ABOVE: Northern Cape TVET College principal Brian Madalane during a press conference yesterday. Picture: Soraya Crowie

CLASSES at the Northern Cape Urban TVET College are expected to resume today after the principal apologised for notices that were apparently sent out mistakenly, announcing the discontinuation of a number of courses as from the 2019 academic year.

Students at the Phatsimang and Moremogolo campuses did not wish to listen to management after demanding that the principal address them yesterday.

“We are offended … this may not be resolved peacefully. The shutdown will continue unless we see a public, written retraction and apology in black and white.”

City campus students yesterday set a wooden bench alight at the entrance and blocked the gates, while they hurled plastic bottles, broomsticks and milk cartons at the media.

They would not allow anyone else to speak to them other than the principal.

Some lecturers were hit by rocks and empty beer bottles as they were trying to make their way into the city campus.

The closing date for registrations was yesterday.

Northern Cape Urban TVET College principal Brian Madalane profusely apologised for the “misunderstanding” created when the notices regarding the withdrawal of classes appeared on the college website and in the media.

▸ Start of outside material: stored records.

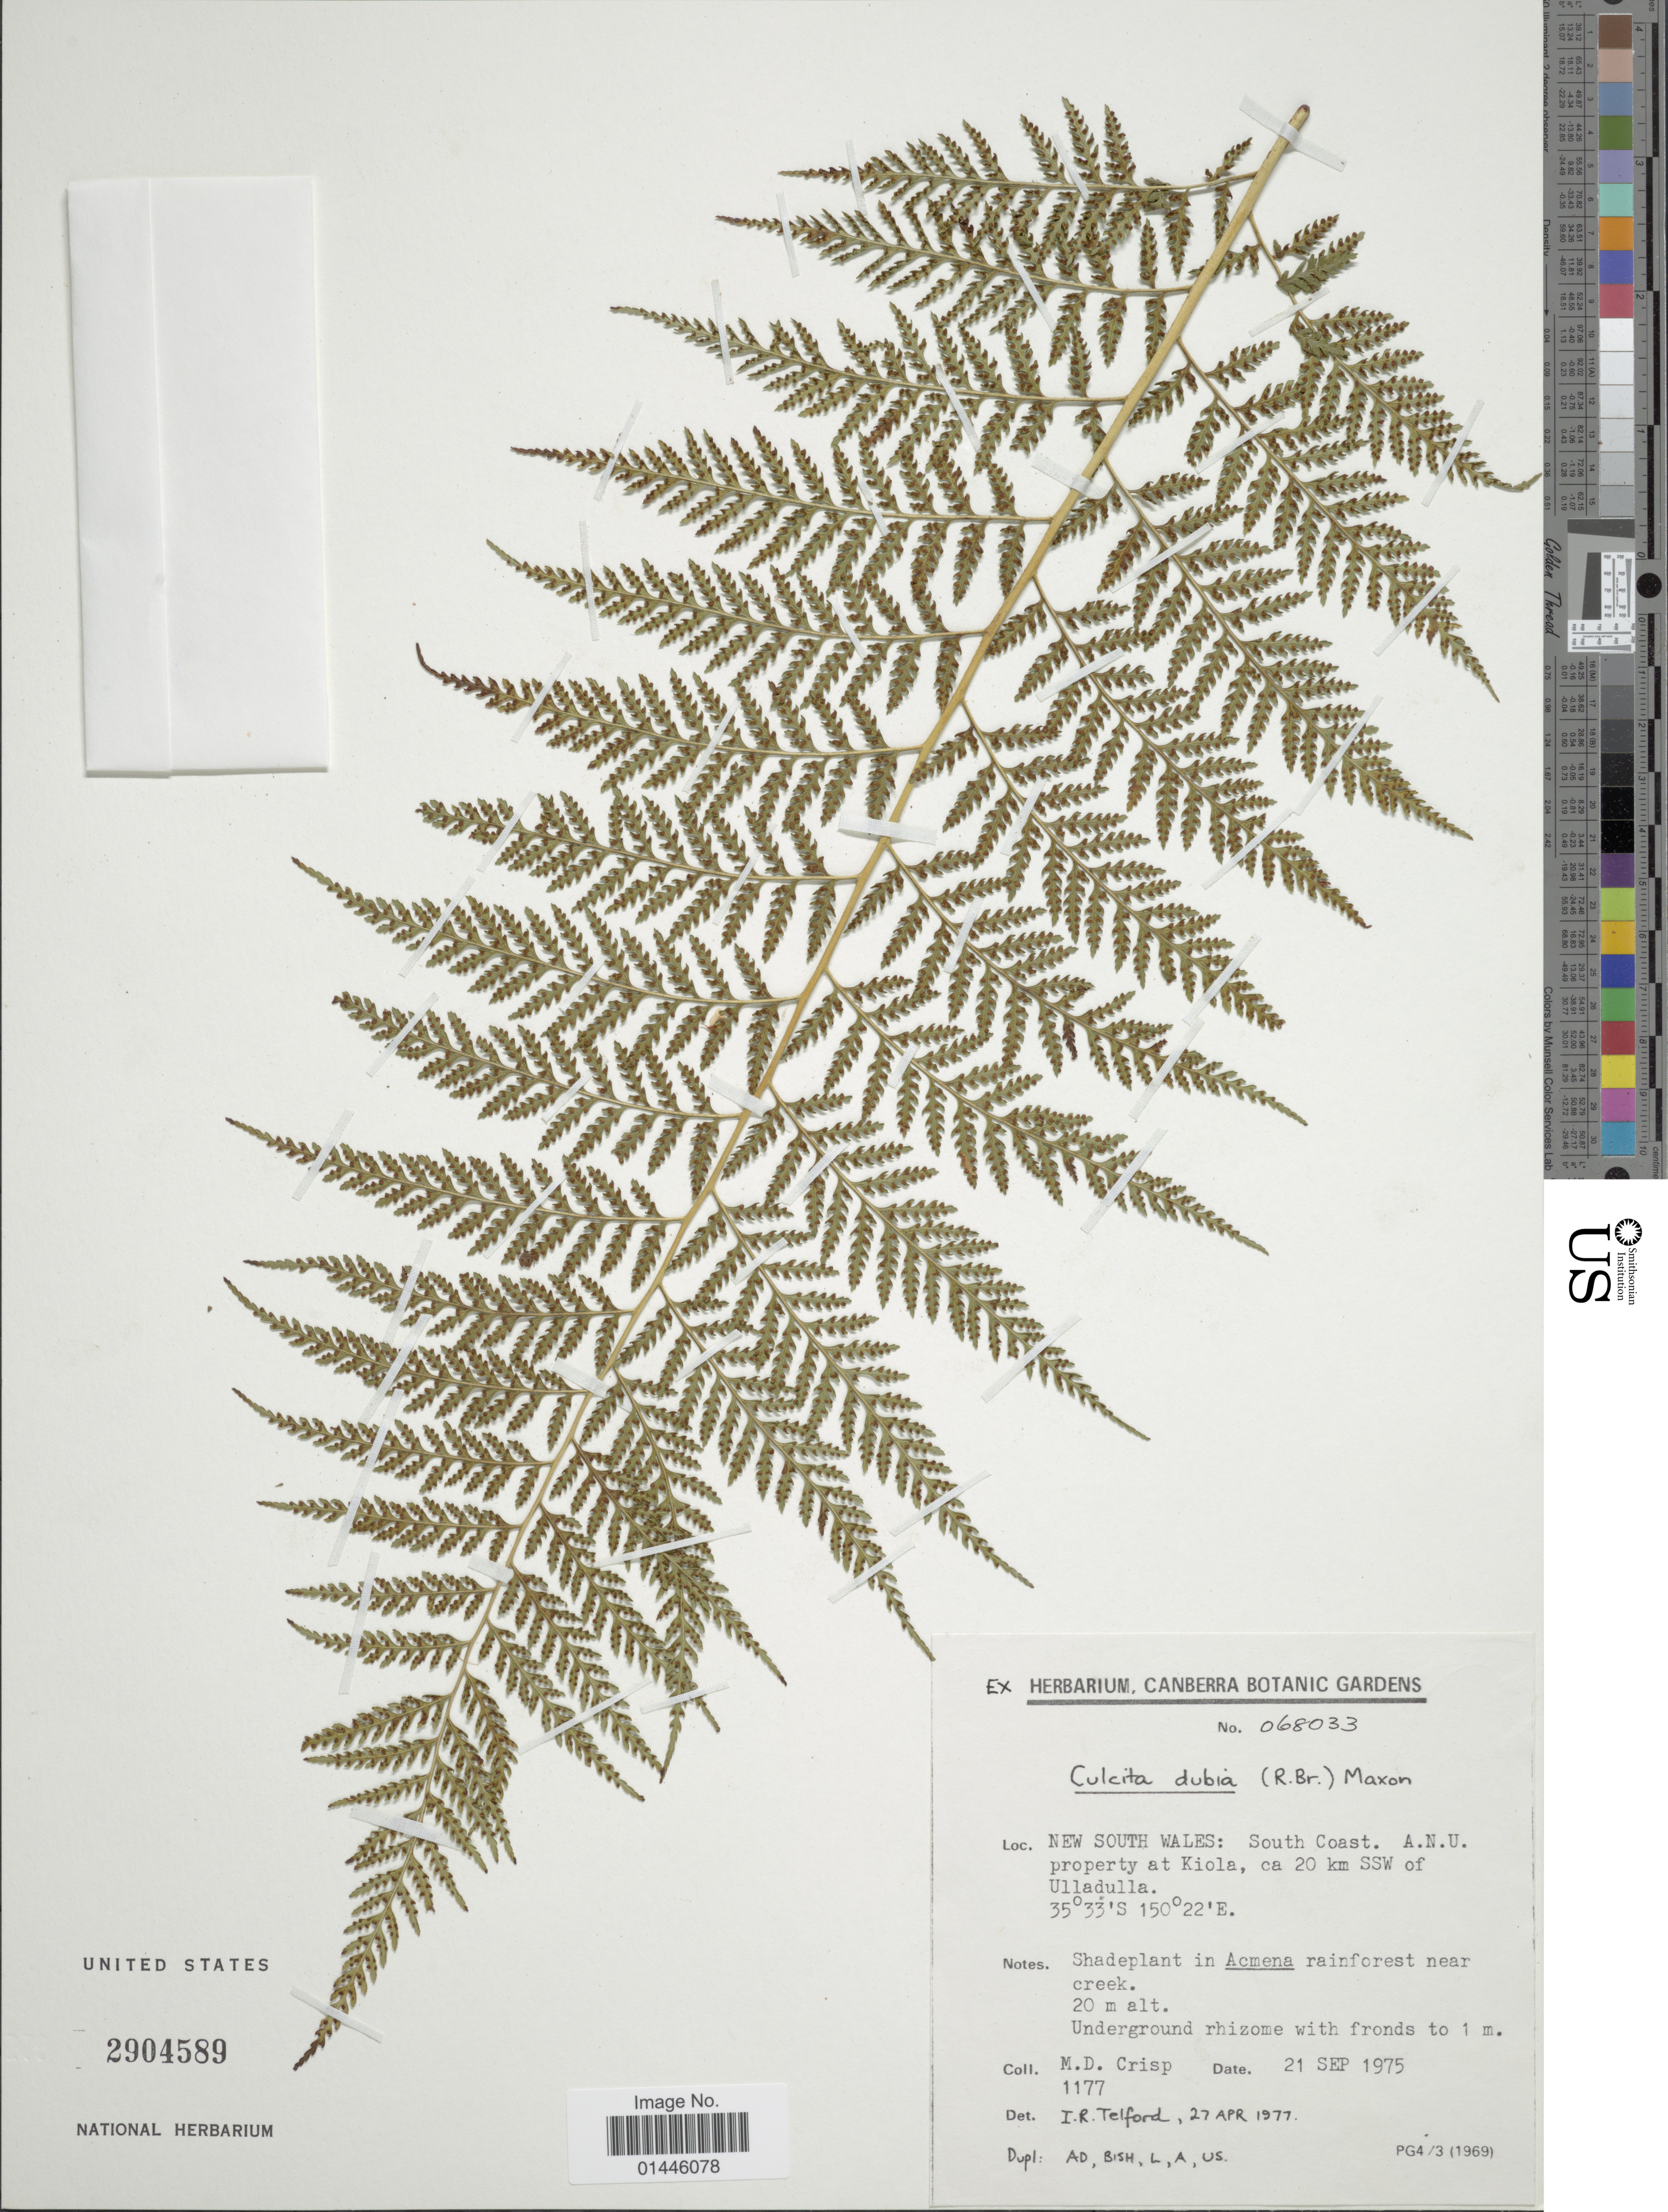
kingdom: Plantae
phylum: Tracheophyta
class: Polypodiopsida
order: Cyatheales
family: Dicksoniaceae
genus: Calochlaena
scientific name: Calochlaena dubia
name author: (R. Br.) M.D. Turner & R.A. White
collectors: M. Crisp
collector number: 1177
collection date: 1975-09-21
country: Australia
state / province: New South Wales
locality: South Coast, A.N.U. property at Kiola, ca 20 km SSW of Ulladulla.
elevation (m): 20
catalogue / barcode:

“I apologise for any inconvenience caused as well as the delays in writing of tests.”

He stated that there was never any intention to suspend these courses.

“The notices were published without my knowledge. When I spotted the mistake, we immediately corrected it.”

Madalane advised that the internal assessments would be rescheduled while the deadline for registrations would be extended as campuses had been closed on Friday and yesterday due to protest action.

Madalane said that he was unable to address students on Friday as he was attending a college graduation and awards ceremony in Bloemfontein.

He explained that management needed to improve some of the modes of teaching.

“Students were not being given textbooks for correspondence courses and that needs to be corrected. Only a few students were registered for exam-only courses. There was no guarantee that students would pass as they had failed when they were studying full time.”

He added that students fresh out of matric were attending part-time classes that started at 4.30pm.

“This creates an environment that is conducive towards cultivating social ills. Anything can happen to these students before they attend classes and it makes parents worry when their children are returning home at night.”

Madalane stated that they were only informed that lecturers were apparently not delivering after students had failed.

“We have advised students that it is their responsibility to immediately report to the student representative council, senior lecturers, the HOD and campus manager if no lectures are being held. If the problem persists they are welcome to contact me at my office.”

He also assured students that they would not be targeted for staging protest action.

“There were no incidents of violence. A tyre and wooden bench was burnt outside the city campus, to take out their stress.”

He, however, warned students not to damage or vandalise infrastructure out of anger as it would be costly to replace.

Madalane indicated that he wished to improve the pass rate as it was currently “not that bad and not that good”.

“Marketing is enhanced by performance. Students must not assume that by coming here they will fail. We will be revisiting the types of courses offered at the college and introducing new subjects that are conducive to growing the economy and creating work opportunities such as entrepreneurship, journalism, farming and IT. We aim to make the Northern Cape TVET College the flagship in engineering studies because we have the necessary resources. We are in negotiations to form partnerships with the Central University of Technology, Motheo College in the Free State, other colleges and universities. Students must be involved in games, sporting activities, recreational programmes and soccer teams that can represent the Province.”

Madalane stated that regular engagements would take place with the SRC in the future.

He believed that NSFAS payments would now proceed more efficiently since a new administrator had been appointed.

Deputy principal of academics, Ayanda Mhlauli, encouraged students to return to classes today.

“Our doors will be open for learning and teaching. Posters will be placed on the notice boards today to advise that full time, part time, correspondence, exam only and repeaters and supplementary exams will still be offered in 2019.”